Task objective: Convert the entries below into a Markdown table with two columns, Row and Entry line. Number each nonblank line in order and leave out the blank lines.
_____
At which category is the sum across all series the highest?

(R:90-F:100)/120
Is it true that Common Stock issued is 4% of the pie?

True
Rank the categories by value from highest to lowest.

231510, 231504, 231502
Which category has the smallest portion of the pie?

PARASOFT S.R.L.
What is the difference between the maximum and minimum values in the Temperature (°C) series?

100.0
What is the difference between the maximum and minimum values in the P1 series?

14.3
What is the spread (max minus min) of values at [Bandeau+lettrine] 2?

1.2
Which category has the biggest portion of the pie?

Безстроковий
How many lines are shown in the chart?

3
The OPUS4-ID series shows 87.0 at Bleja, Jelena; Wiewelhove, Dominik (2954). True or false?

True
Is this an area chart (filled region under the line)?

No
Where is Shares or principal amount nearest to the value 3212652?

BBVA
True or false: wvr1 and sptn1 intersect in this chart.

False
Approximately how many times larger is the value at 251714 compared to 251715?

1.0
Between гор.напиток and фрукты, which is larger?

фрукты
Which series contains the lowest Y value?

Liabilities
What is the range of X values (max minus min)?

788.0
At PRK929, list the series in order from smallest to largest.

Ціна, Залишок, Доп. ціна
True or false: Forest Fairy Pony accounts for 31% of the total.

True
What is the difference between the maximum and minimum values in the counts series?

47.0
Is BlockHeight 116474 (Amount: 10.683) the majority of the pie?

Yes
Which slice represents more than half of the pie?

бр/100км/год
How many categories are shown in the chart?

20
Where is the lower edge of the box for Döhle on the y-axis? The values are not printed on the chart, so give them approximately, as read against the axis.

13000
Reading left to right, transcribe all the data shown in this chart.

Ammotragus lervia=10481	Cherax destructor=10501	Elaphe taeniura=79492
_____
Answer for the task:
| Row | Entry line |
|---|---|
| 1 | At which category is the sum across all series the highest? |
| 2 | (R:90-F:100)/120 |
| 3 | Is it true that Common Stock issued is 4% of the pie? |
| 4 | True |
| 5 | Rank the categories by value from highest to lowest. |
| 6 | 231510, 231504, 231502 |
| 7 | Which category has the smallest portion of the pie? |
| 8 | PARASOFT S.R.L. |
| 9 | What is the difference between the maximum and minimum values in the Temperature (°C) series? |
| 10 | 100.0 |
| 11 | What is the difference between the maximum and minimum values in the P1 series? |
| 12 | 14.3 |
| 13 | What is the spread (max minus min) of values at [Bandeau+lettrine] 2? |
| 14 | 1.2 |
| 15 | Which category has the biggest portion of the pie? |
| 16 | Безстроковий |
| 17 | How many lines are shown in the chart? |
| 18 | 3 |
| 19 | The OPUS4-ID series shows 87.0 at Bleja, Jelena; Wiewelhove, Dominik (2954). True or false? |
| 20 | True |
| 21 | Is this an area chart (filled region under the line)? |
| 22 | No |
| 23 | Where is Shares or principal amount nearest to the value 3212652? |
| 24 | BBVA |
| 25 | True or false: wvr1 and sptn1 intersect in this chart. |
| 26 | False |
| 27 | Approximately how many times larger is the value at 251714 compared to 251715? |
| 28 | 1.0 |
| 29 | Between гор.напиток and фрукты, which is larger? |
| 30 | фрукты |
| 31 | Which series contains the lowest Y value? |
| 32 | Liabilities |
| 33 | What is the range of X values (max minus min)? |
| 34 | 788.0 |
| 35 | At PRK929, list the series in order from smallest to largest. |
| 36 | Ціна, Залишок, Доп. ціна |
| 37 | True or false: Forest Fairy Pony accounts for 31% of the total. |
| 38 | True |
| 39 | What is the difference between the maximum and minimum values in the counts series? |
| 40 | 47.0 |
| 41 | Is BlockHeight 116474 (Amount: 10.683) the majority of the pie? |
| 42 | Yes |
| 43 | Which slice represents more than half of the pie? |
| 44 | бр/100км/год |
| 45 | How many categories are shown in the chart? |
| 46 | 20 |
| 47 | Where is the lower edge of the box for Döhle on the y-axis? The values are not printed on the chart, so give them approximately, as read against the axis. |
| 48 | 13000 |
| 49 | Reading left to right, transcribe all the data shown in this chart. |
| 50 | Ammotragus lervia=10481	Cherax destructor=10501	Elaphe taeniura=79492 |